What matters isn’t what a person has or doesn’t have; its is what he or she is afraid of losing. The more you have to lose, the more fragile you are.*
Yet what is distinctive is just how selective we are about the topics we deem it possible to educate ourselves in. Our energies are overwhelmingly directed toward material, scientific, and technical subjects and away from psychological and emotional ones.**
(Alain de Botton)
If someone employs me, they don’t only receive what I have but also who I am.
Who we are and what we contribute are immutably joined. Yet we see no reason for including these in our educational curriculums.
What if the following were embraced as skills to be learned alongside reading, writing, maths and science:
Be fully present.
Empty our mind of preconceptions.
Take our time.
Weigh advice against the counsel of our convictions.
Deliberate without being paralysed.^
These are listed by Ryan Holiday as the skills and qualities used by John F. Kennedy during the Cuban Missile Crisis. As much as what his office made available to him, it was about the man Kennedy was trying to be.

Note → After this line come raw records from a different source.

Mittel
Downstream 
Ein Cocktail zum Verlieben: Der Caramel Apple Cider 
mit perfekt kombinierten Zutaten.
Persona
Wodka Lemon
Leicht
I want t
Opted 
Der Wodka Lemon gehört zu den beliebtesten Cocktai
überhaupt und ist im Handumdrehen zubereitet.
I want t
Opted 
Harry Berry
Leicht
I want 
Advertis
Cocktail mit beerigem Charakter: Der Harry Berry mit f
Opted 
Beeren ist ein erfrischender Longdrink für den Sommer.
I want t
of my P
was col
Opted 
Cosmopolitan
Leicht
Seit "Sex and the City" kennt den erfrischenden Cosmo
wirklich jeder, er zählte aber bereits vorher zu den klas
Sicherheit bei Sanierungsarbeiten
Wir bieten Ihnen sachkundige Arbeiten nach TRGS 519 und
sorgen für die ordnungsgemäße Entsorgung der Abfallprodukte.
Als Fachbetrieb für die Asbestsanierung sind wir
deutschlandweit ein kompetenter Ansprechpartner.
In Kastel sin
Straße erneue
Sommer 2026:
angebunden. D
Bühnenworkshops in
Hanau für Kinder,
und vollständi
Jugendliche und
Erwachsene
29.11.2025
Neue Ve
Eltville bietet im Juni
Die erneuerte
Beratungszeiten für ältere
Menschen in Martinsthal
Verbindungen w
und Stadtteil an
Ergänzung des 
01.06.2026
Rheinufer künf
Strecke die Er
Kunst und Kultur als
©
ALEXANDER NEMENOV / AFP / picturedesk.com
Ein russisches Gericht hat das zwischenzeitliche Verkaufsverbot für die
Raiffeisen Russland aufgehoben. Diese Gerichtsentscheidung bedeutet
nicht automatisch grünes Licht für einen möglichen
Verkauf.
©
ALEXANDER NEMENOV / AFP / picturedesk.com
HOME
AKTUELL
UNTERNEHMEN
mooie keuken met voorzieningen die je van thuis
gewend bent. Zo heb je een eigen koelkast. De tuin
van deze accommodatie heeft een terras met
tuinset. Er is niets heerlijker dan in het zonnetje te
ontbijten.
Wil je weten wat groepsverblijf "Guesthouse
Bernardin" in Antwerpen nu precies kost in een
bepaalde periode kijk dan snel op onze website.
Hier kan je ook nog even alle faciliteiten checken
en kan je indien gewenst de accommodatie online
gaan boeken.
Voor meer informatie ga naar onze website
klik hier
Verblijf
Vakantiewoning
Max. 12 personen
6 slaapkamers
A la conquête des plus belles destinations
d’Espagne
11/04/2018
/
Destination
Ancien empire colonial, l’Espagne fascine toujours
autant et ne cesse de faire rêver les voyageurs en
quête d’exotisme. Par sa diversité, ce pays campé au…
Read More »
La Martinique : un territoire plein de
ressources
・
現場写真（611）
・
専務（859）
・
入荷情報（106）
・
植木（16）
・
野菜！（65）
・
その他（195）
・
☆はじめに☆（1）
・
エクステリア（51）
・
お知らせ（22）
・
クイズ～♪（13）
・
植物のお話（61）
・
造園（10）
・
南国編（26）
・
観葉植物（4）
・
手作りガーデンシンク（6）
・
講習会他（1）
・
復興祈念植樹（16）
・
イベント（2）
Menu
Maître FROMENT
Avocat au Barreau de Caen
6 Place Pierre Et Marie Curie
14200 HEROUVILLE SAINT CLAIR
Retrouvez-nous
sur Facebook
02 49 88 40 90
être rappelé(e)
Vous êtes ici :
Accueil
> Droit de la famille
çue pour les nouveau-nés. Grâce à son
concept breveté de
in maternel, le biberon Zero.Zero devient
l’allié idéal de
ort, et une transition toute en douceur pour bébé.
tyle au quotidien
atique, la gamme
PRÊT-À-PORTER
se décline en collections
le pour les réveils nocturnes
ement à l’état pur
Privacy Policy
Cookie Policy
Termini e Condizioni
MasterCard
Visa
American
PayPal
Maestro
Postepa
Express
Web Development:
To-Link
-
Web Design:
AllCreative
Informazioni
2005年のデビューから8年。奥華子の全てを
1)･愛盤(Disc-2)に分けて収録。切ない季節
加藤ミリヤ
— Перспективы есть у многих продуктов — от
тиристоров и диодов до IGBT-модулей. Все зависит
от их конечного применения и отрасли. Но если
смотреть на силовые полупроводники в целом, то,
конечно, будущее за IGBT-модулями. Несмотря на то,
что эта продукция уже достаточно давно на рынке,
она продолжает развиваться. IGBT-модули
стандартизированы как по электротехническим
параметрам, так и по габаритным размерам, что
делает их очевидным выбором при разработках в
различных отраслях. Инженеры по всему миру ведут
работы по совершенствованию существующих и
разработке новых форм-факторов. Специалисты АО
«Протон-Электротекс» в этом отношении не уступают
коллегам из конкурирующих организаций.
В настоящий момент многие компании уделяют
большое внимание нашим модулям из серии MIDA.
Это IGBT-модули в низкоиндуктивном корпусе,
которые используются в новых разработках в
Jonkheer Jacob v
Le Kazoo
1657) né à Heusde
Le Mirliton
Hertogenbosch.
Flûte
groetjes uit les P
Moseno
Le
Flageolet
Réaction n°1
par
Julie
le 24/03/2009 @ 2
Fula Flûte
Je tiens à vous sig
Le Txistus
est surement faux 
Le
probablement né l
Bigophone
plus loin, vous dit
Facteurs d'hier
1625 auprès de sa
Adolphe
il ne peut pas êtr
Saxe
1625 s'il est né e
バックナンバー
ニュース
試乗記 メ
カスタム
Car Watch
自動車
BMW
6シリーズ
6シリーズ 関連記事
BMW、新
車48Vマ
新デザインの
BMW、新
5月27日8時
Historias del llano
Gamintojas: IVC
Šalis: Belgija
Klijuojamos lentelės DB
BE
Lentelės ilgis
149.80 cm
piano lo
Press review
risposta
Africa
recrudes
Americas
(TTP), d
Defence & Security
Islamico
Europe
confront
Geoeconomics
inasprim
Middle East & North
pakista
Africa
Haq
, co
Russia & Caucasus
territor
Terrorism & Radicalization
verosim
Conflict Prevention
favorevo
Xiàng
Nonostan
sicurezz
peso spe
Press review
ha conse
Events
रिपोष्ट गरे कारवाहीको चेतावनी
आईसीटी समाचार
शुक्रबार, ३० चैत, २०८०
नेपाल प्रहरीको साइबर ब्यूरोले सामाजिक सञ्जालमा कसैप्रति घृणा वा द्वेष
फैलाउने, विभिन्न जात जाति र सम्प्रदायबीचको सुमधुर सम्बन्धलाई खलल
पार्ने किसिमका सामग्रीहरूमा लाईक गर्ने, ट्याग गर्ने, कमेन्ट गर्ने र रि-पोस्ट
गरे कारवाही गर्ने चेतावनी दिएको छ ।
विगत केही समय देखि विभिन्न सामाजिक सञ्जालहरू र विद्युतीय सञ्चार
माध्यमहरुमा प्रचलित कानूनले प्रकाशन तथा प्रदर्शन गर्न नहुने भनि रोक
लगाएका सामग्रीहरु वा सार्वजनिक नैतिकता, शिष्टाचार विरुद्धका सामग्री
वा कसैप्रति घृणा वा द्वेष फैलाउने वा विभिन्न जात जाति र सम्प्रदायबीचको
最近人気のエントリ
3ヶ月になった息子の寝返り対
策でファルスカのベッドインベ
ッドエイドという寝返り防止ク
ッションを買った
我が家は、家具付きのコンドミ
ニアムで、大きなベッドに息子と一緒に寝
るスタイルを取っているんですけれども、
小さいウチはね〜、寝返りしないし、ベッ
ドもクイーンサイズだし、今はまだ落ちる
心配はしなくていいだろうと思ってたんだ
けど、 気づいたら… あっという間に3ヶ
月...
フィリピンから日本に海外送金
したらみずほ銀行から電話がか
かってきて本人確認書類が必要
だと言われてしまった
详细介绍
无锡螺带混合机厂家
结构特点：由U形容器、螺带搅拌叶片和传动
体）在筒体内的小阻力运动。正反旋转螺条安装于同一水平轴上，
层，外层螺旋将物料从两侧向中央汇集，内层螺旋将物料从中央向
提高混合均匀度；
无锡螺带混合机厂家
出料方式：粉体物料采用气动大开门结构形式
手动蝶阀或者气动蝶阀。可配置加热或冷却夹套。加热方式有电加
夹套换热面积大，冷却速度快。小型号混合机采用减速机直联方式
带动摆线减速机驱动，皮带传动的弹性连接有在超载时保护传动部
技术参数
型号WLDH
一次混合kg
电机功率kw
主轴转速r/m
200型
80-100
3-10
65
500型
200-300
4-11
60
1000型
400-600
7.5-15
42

Alain de Botton in writing on existential maturity and emotional intelligence reflects:
how we are taught may matter inordinately, because we have ingrained tendencies to shut our ears to all the major truths about our deeper selves. Our settled impulse is to blame anyone who lays our blind spots and insufficiencies bare, unless our defenses have first been adroitly and seductively appeased. In the face of critically important insights, we get distracted, proud, or fidgety. We may prefer to do almost anything other than take in information that could save us.**
This is a fragile place to be. Humility changes this. Wrongly thought of as being a way of losing oneself or becoming invisible, humility is how we find our strongest and most beautiful self, destroying the ego and its appetites, providing us with something real to build on:
Constraints are the womb of creation.^^
Though most of us are surrounded by the ordinary we can become generative, alchemists, if you will:
A refined soul is in general one with the gift of transforming the most limited task and the most petty object into something infinite by the way in which it is handled.*^
(*From Nassim Taleb’s Skin in the Game.)
(**Alain de Botton, quoted in Maria Popova’s Brain Pickings: Alain de Botton on Existential Maturity and What Emotional Intelligence really Means.)
(^From Ryan Holiday’s Stillness is the Key.)
(^^From Alex McManus’ Makers of Fire – eBook version.)
(*^From Friedrich Schiller’s On the Aesthetic Education of Man.)